À la mémoire de leurs pères, Omar Sy et le réalisateur Philippe Godeau cherchent leurs racines en Afrique. Un conte simple, à la touchante humilité, dans lequel l’acteur apparaît d’une absolue sobriété.
Omar Sy, c’est lui. C’est peut-être la première fois qu’on le voit comme ça. Comme s’il ne jouait pas. Comme s’il avait cessé d’être un personnage, non seulement celui du film, mais celui que la notoriété lui a prêté. L’image du grand gars qui vanne, façon SAV sur Canal Plus, sa série télé quand il amusait par des clowneries avec Fred Testot, de 2005 à 2012. L’image du grand gars qui vanne et qui danse, comme dans Intouchables (2011) de Toledano et Nakache, ce rôle qui lui a valu le César du meilleur acteur. Il est sympa, Omar Sy, il se marre, il est affable, il est au top des classements de personnalités préférées des Français.
Bien sûr, il a eu des rôles sérieux, même en clown Chocolat (2016). Roschdy Zem y parlait de la condition de l’artiste de couleur : Chocolat, ancien esclave affranchi venu de Cuba, avait été le premier artiste noir de la scène française dans le Paris de la Belle Époque ; Rafael Padilla, de son vrai nom, a depuis été oublié. Omar Sy en jouant Chocolat, amuseur au destin tragique, pouvait défendre l’idée nécessaire de plus de diversité, ce grand souci contemporain du cinéma. La discrimination, l’exclusion, l’altérité : ce que racontait le film l’avait touché, lui, le fils d’immigré africain qui a grandi à Trappes, dans les Yvelines.

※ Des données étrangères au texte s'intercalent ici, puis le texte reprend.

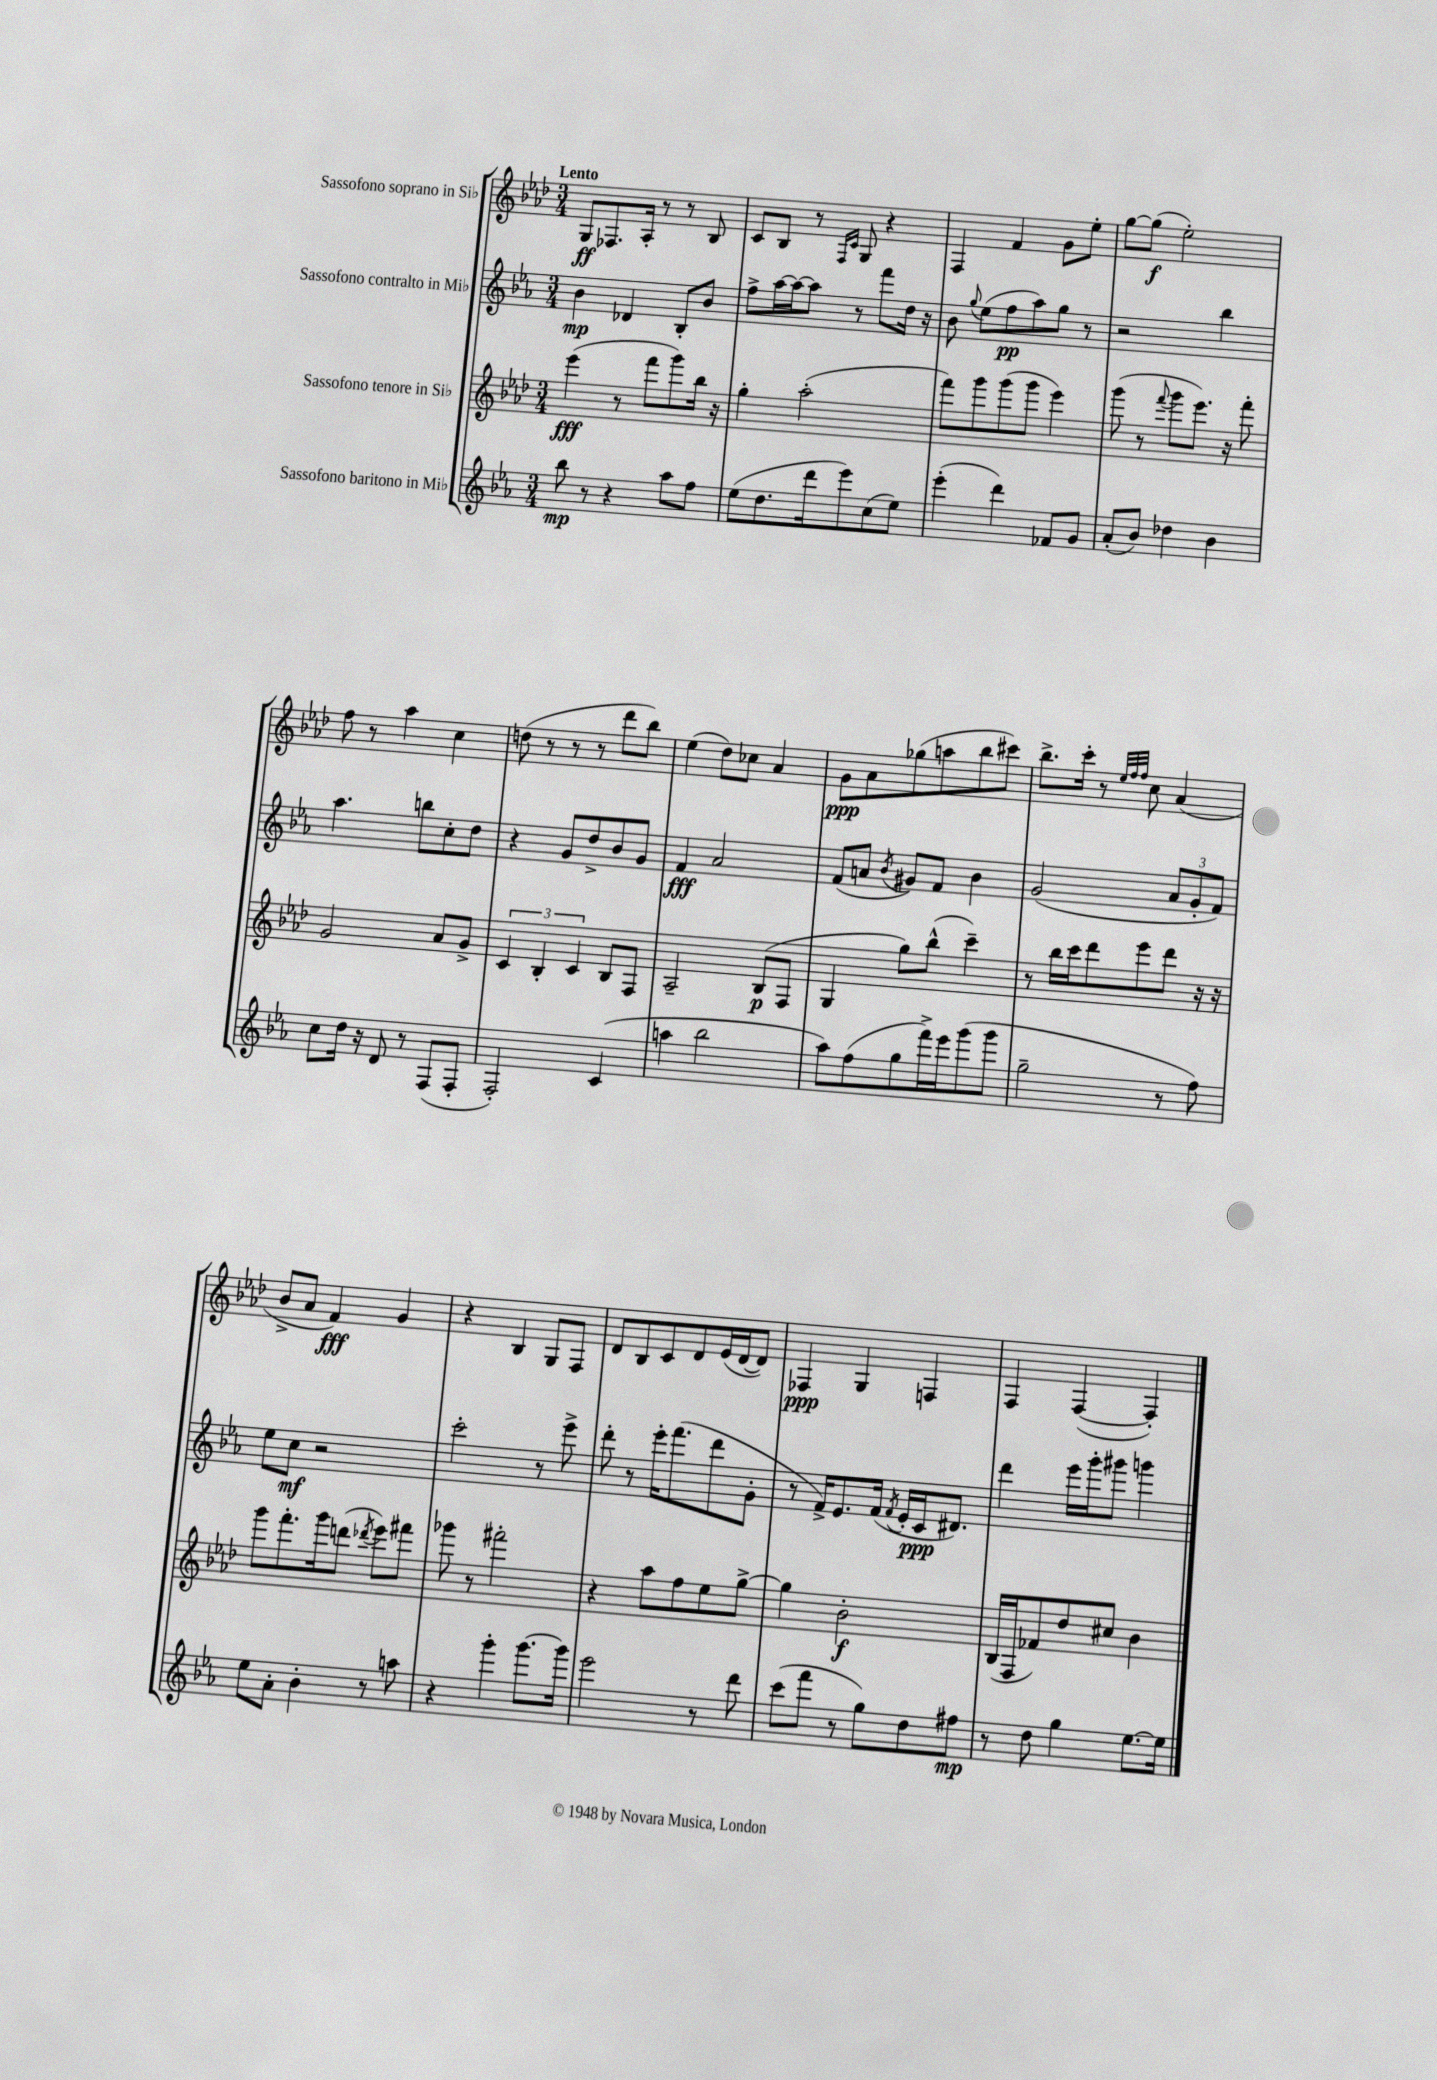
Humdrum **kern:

**kern	**kern	**kern	**kern
*staff4	*staff3	*staff2	*staff1
*clefG2	*clefG2	*clefG2	*clefG2
*k[b-e-a-]	*k[b-e-a-d-]	*k[b-e-a-]	*k[b-e-a-d-]
*M3/4	*M3/4	*M3/4	*M3/4
8bb-	(4eee-	4b-	8G
8r	.	.	8.F-
4r	8r	4d-	.
.	.	.	16A-'
.	8fff	.	8r
8aa-	8ggg)	8B-'	8r
8ff	16bb-	8b-	8B-
.	16r	.	.
=	=	=	=
(8ee-	4gg'	8ff^	8c
8.dd	.	[16aa-	8B-
.	.	16aa-_	.
.	(2aa-'	8aa-]	8r
16ddd	.	.	.
.	.	.	16qqF
.	.	.	16qqc
8eee-)	.	8r	8G
(8cc	.	8fff	4r
8ee-)	.	16dd	.
.	.	16r	.
=	=	=	=
(4eee-'	8fff)	8b-	4F
.	.	8qqgg	.
.	8ggg	(8ee-	.
4ddd)	(8ggg	8ff	4f
.	8ggg	8aa-)	.
8f-	4eee-)	8gg	8g
8g	.	8r	8ee-'
=	=	=	=
(8a-'	(8ggg	2r	[8gg
8b-)	8r	.	(8gg]
.	8qqfff	.	.
4dd-	8ggg	.	2ee-')
.	8.eee-)	.	.
4b-	.	4bb-	.
.	16r	.	.
.	8fff'	.	.
=	=	=	=
8cc	2g	4.aa-	8ff
16dd	.	.	8r
16r	.	.	.
8d	.	.	4aa-
8r	.	8bb	.
(8F	8a-	8cc'	4cc
8F'	8g^	8dd	.
=	=	=	=
2F')	6c	4r	(8dd
.	.	.	8r
.	6B-'	.	.
.	.	8g	8r
.	6c	.	.
.	.	8dd^	8r
(4c	8B-	8b-	8ddd-
.	8F	8g	8bb-)
=	=	=	=
4aa	2A-~	4f	(4ee-
2bb-	.	2a-	8dd-)
.	.	.	8cc-
.	(8B-	.	4a-
.	8F	.	.
=	=	=	=
8aa-)	4G	(8f	8g
(8ff	.	8a	8a-
.	.	8qb-	.
8gg	8gg)	8g#)	(8gg-
16fff^)	(8bb-^^	8f	8aa
16eee-	.	.	.
(8ggg	4ccc~)	4b-	8bb-
8ggg	.	.	8ccc#)
=	=	=	=
2gg~	8r	(2g	8.bb-^
.	16bb-	.	.
.	16ccc	.	16ccc'
.	8ddd-	.	8r
.	.	.	32qqee-
.	.	.	32qqff
.	.	.	32qqff
.	8eee-	.	8cc
8r	8ddd-	12a-	(4a-
.	.	12g'	.
8ff)	16r	.	.
.	.	12f)	.
.	16r	.	.
=	=	=	=
8ee-	8ggg	8ee-	8b-^
8a-'	8.fff'	8cc	8a-
4b-'	.	2r	4f)
.	16ggg	.	.
.	(8ddd	.	.
.	8qddd-	.	.
8r	8eee-)	.	4g
8aa	8fff#	.	.
=	=	=	=
4r	8ggg-	2ccc'	4r
.	8r	.	.
4ggg'	2fff#'	.	4B-
[8.ggg	.	8r	8G
.	.	8eee-^	8F
16ggg]	.	.	.
=	=	=	=
2eee-	4r	8ddd'	8d-
.	.	8r	8B-
.	8aa-	16eee-'	8c
.	.	(8.fff	.
.	8ff	.	8d-
8r	8ee-	8ddd	(16e-
.	.	.	[16d-
8ddd	[8gg^	8g'	8d-])
=	=	=	=
(8ccc	4gg]	8r	4F-
8fff	.	16f^)	.
.	.	8.e-	.
8r	2b-'	.	4G
8gg)	.	(16f	.
.	.	8qf	.
.	.	16e-'	.
8dd	.	16c	4F
.	.	8.d#)	.
8ff#	.	.	.
=	=	=	=
8r	(16B-	4ddd	4F
.	16F	.	.
8dd	8f-)	.	.
4gg	8dd-	16eee-	([4F
.	.	16ggg'	.
.	8cc#	8ggg#	.
[8.ee-	4b-	4ggg	4F'])
16ee-]	.	.	.
==	==	==	==
*-	*-	*-	*-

« Chocolat, c’est moi », avait dit Omar Sy. Soit un artiste qui veut exister autrement, arracher l’étiquette qu’on lui a collée. Mais être lui ? Omar Sy n’aura jamais été aussi proche de lui-même que dans Yao, un autoportrait en forme de conte naïf, qui l’engage intimement, mais aussi financièrement – il est le producteur de ce récit personnel réalisé par Philippe Godeau.
Dans Yao, un acteur français célèbre revient au Sénégal, sur la terre de ses ancêtres. Il croise la route d’un petit garçon qui en a fait son héros. Ensemble, ils font un bout de chemin à travers le Sénégal. C’est ici le pays du père d’Omar Sy, son histoire enracinée. À l’écran, ça se voit : Omar Sy paraît avoir les yeux de l’enfant du pays qui l’accompagne (Lionel Louis Basse) et voit en lui une figure de père. La grande carcasse de l’acteur a quelque chose de penché, haute silhouette à l’épaisseur fragile, comme s’il se recueillait sur un tombeau familial. Il n’y a plus d’artifice dans son jeu, que sa vérité personnelle, ses émotions propres. Il est sérieux, grave, très ému. Ce film est un film d’homme, un film de vie, un film sans doute imparfait, pas du grand cinéma, mais d’une sincérité touchante. Omar Sy, c’est lui et il ne ment plus.